New York City »

I went on a trip to New York City in July 2009. There are a bunch of pictures of it here.


New York, for me, still doesn't exist as a coherent image for me. I have fragments of a picture:

  • Eisenberg's, with traditional soda-fountain drinks, the long counter with tiny two-person tables crushed alongside, the images of the proprietor with famous people I didn't recognize.
  • The Statue of Liberty, with its throngs of tourists, and the enormous security process to enter, double-layered.
  • The squalor of Harlem, briefly glimpsed out the windows of a bus bound for better parts.
  • The Guggenheim and the Met, stuffed with people, nestled along Fifth Avenue, the most expensive real estate in America.
  • The miles of subway track, where the well-off and the down-trodden intermingle interchangeably, and where two drummers passing a hat can put three dozen people in a good mood.
  • Wall Street, empty over the weekend, the shadows of the buildings creating a quiet, hushed atmosphere, as if we were standing at a wake.
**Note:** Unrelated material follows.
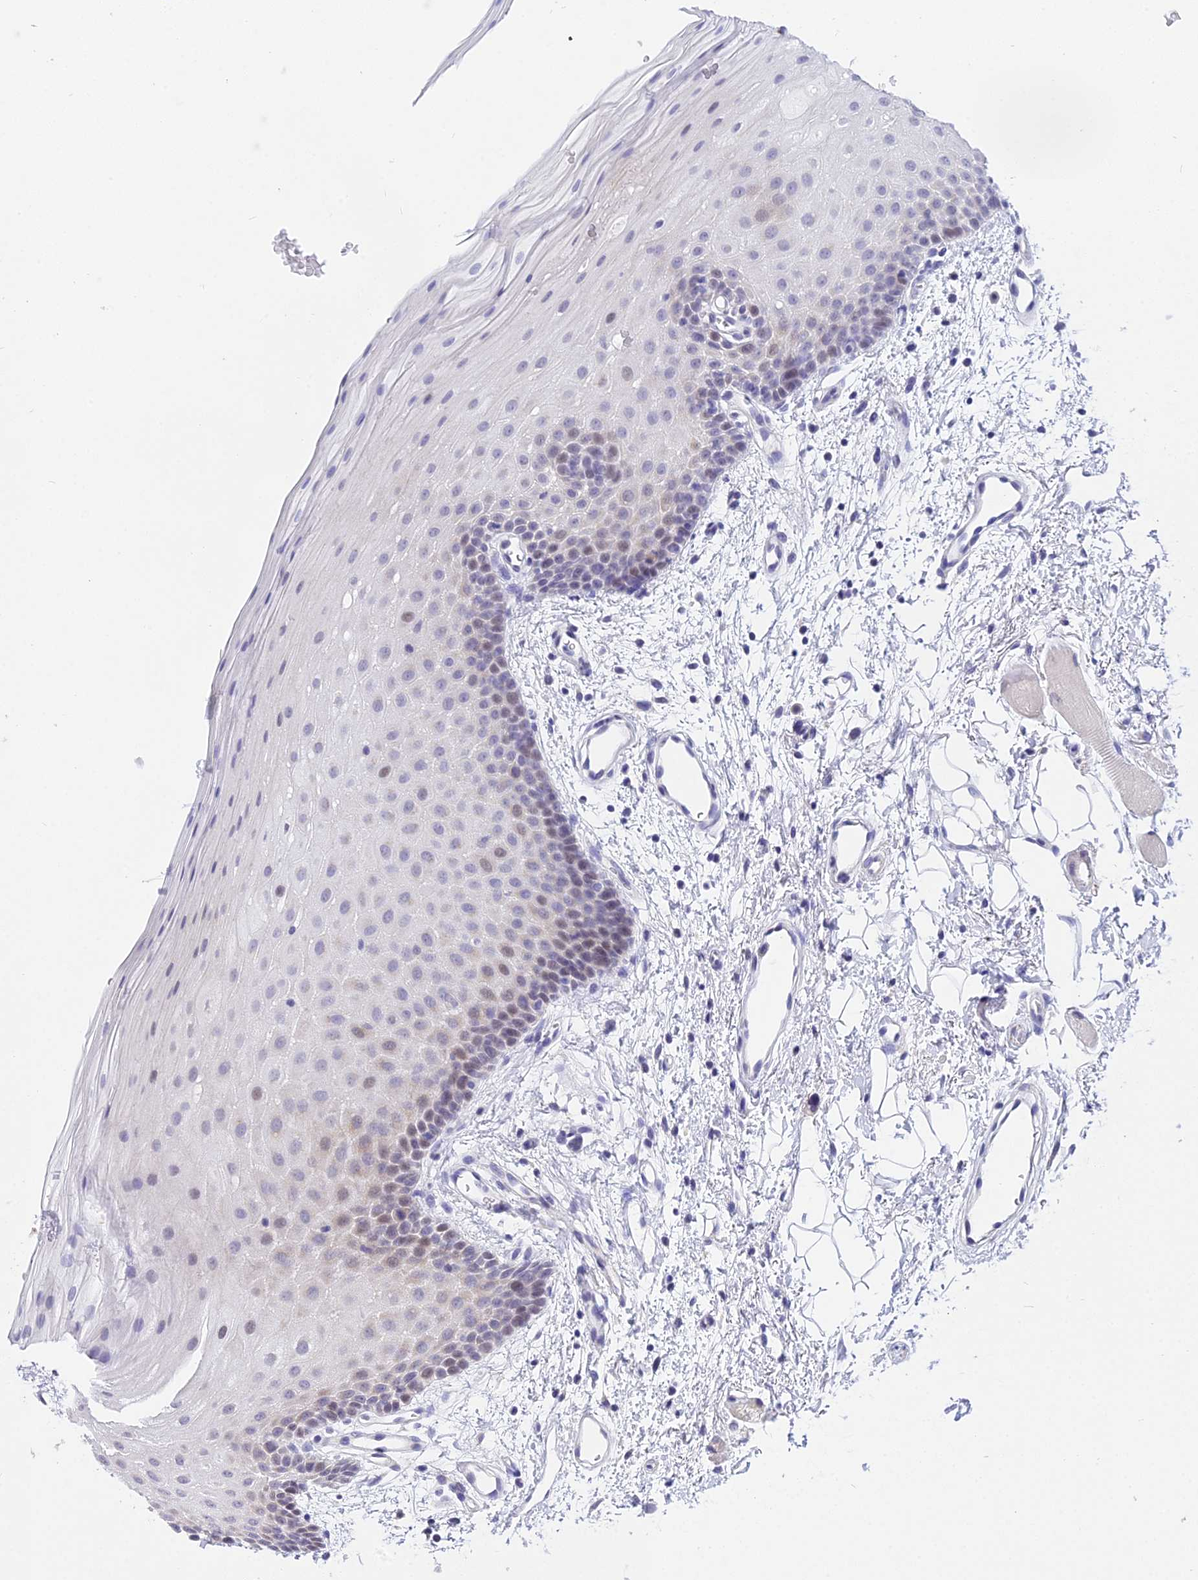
{"staining": {"intensity": "weak", "quantity": "25%-75%", "location": "nuclear"}, "tissue": "oral mucosa", "cell_type": "Squamous epithelial cells", "image_type": "normal", "snomed": [{"axis": "morphology", "description": "Normal tissue, NOS"}, {"axis": "topography", "description": "Oral tissue"}], "caption": "Brown immunohistochemical staining in normal oral mucosa exhibits weak nuclear staining in approximately 25%-75% of squamous epithelial cells. Using DAB (3,3'-diaminobenzidine) (brown) and hematoxylin (blue) stains, captured at high magnification using brightfield microscopy.", "gene": "DEFB107A", "patient": {"sex": "male", "age": 68}}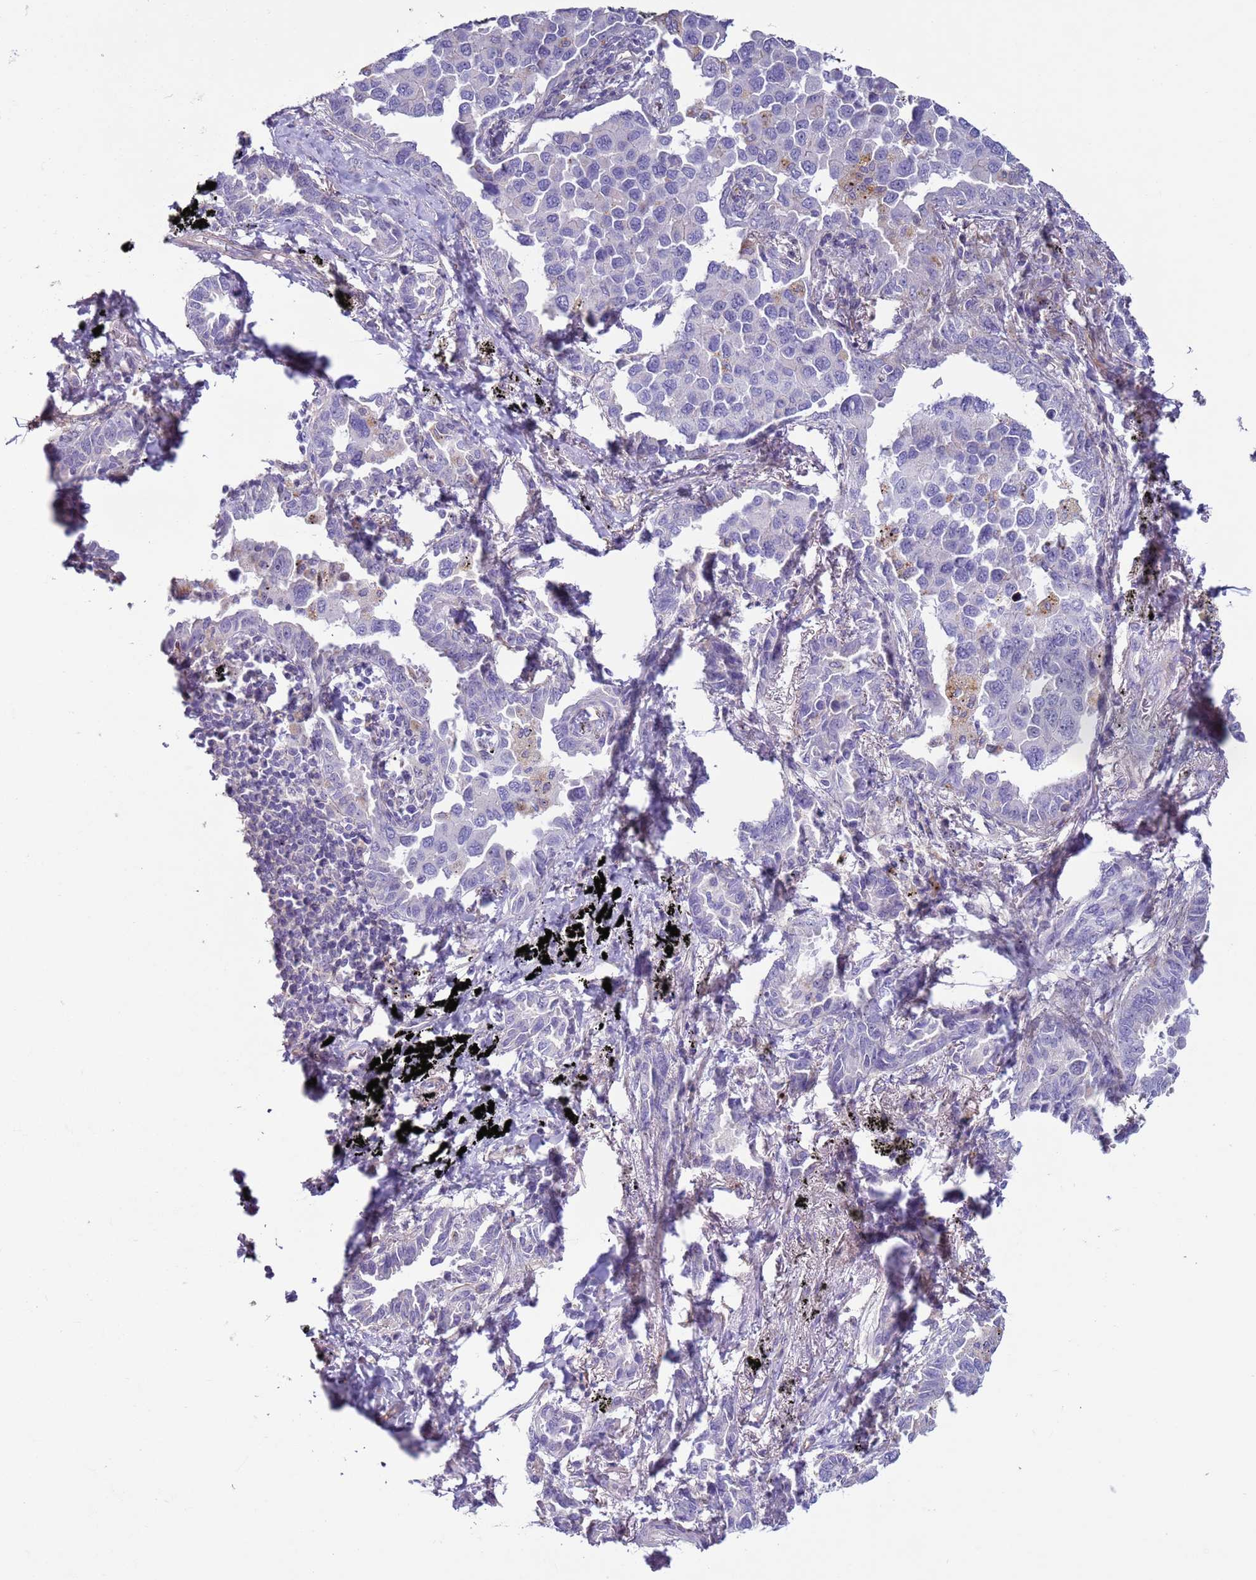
{"staining": {"intensity": "negative", "quantity": "none", "location": "none"}, "tissue": "lung cancer", "cell_type": "Tumor cells", "image_type": "cancer", "snomed": [{"axis": "morphology", "description": "Adenocarcinoma, NOS"}, {"axis": "topography", "description": "Lung"}], "caption": "Tumor cells show no significant protein expression in lung cancer.", "gene": "HEATR1", "patient": {"sex": "male", "age": 67}}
Even among all this, there were the constants: the crush of people, the noise, the cars, the constant realization that there are nine million people in very close proximity, and they all get along like this, each and every day.

I managed to seriously annoy two individuals on my trip. The first was in the subways, where I inadvisedly stopped to take a picture of an interesting piece of statuary on the subway stairwell. A gentleman behind me growled "That asshole'd better not make me miss the train." We all missed it, and the man looked like he wanted to haul off and punch me in the face but, thankfully, restrained himself. (We would have missed it, anyway.) The second time, I rather bluntly told someone to move out of the way of the take-out ticket dispenser at the bakery. She and her date shot me the evil eye, and he called me an asshole as well.

That aside, I found New York to be most agreeable. The couch I slept on was plenty comfortable, but I could have slept just fine on the floor after all the walking I did all weekend. Kristine and Ethan were wonderful hosts, putting up with my petulance, as well as the very long list of things to see and do that I had all worked out.

There's no way to synthesize the entirety of New York City into a pithy sentence, some abstract fable about life. Each block has its own narrative history, its own unique signature. The dozens of nationalist enclaves around the city speak to the unwillingness of the individual New Yorker to allow themselves to be caught up in some larger story; instead, there is the holding on to of traditions, the refusal to be subsumed by the City's pull.